What kills momentum is pricing that contradicts your strategy. You say you compete on differentiation, but your pricing is mid-market commodity. Or you say you’re the efficient choice, but your pricing is opaque and includes expensive add-ons.

Buyers notice. Pricing teaches them how to think about you.

In vertical markets, pricing also signals maturity and category position. The premium player charges more because they can - they have proof, they have advocates, they have switching costs working in their favour.

If you’re the new entrant, you might price lower to get in the door. But the goal should be to climb the pricing ladder as you build proof and differentiation. If you’re still the cheapest option three years in, you’re leaving money on the table or you’ve failed to build real value.

Treating pricing as a core discipline forces clarity. What do we believe customers will pay, and why? How do we measure the trade-offs - revenue, churn, win rates, renewals? Are increases tied to improvements customers can actually see?

Handled well, pricing protects margin and sharpens strategy. Handled casually, it undermines both.


The integrated playbook

Vertical markets reward strategic discipline.

The playbook isn’t complicated, but it requires holding the line when instinct says to blur.

First, make real choices. Where will you play, and where won’t you? How will you win - cost or differentiation? Test each choice with the flip test. If the opposite isn’t rational, you haven’t chosen anything.

Second, position deliberately. You can’t escape the category, but you can control the frame. Identify the consideration attributes that matter at point of purchase. Build your positioning around them. Lead with what sways buyers, not what delights users.

Third, sequence expansion around the halo. Start narrow - an ICP that feels uncomfortably tight. Win that beachhead so decisively that expansion becomes inevitable. Then grow segment by segment, keeping 70-80% overlap with what you’ve already won. Depth before breadth.
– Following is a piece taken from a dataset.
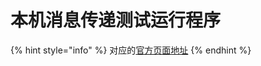 # 本机消息传递测试运行程序

{% hint style="info" %}
对应的[官方页面地址](https://contributing.bitwarden.com/clients/desktop/native-messaging-test-runner/)
{% endhint %}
Fourth, let pricing reinforce your strategy. If you compete on cost, price transparently and low. If you compete on differentiation, price for value and climb the ladder as you build proof. Don’t let pricing contradict the strategic choice you’ve made.

These pieces work together. Real choices create focus. Positioning frames how you’re judged. Sequencing compounds your advantage. Pricing reinforces the strategy.
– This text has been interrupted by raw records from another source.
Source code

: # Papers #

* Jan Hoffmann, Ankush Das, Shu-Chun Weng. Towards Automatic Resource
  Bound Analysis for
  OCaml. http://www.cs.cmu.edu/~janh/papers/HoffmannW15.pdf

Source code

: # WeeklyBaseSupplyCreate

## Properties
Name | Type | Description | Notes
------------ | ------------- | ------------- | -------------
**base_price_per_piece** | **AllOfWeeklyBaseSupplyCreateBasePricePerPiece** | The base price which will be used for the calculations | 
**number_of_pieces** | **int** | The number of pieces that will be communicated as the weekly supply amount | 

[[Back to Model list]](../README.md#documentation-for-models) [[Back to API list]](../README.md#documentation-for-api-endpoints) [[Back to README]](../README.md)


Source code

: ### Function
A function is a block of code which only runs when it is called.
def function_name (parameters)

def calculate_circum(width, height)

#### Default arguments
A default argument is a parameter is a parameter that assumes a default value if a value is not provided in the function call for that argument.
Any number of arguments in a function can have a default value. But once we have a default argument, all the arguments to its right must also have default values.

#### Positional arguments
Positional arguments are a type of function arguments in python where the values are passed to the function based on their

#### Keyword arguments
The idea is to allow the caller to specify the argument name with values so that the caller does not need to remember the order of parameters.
The companies that dominate vertical markets didn’t get there by being everything to everyone. They got there by choosing a corner, winning it decisively, and expanding with discipline.

Vertical markets are unforgiving. The addressable market is fixed. Everyone knows everyone. Trust and proof matter more than features. You can’t out-spend your way to dominance.
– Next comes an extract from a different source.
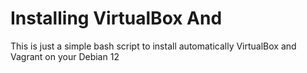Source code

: # Installing VirtualBox And 

This is just a simple bash script to install automatically VirtualBox and Vagrant on your Debian 12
But that constraint is also an advantage. In horizontal markets, competitors can always pivot, rebrand, chase the next trend. In vertical markets, once you’ve won trust and built proof, you’re hard to displace.

The playbook is narrow, deep, deliberate. Choose where to play. Frame how you’re judged. Win a corner. Expand with discipline. Let every decision reinforce the strategy.

Do this well and you don’t just survive in a vertical market. You own it.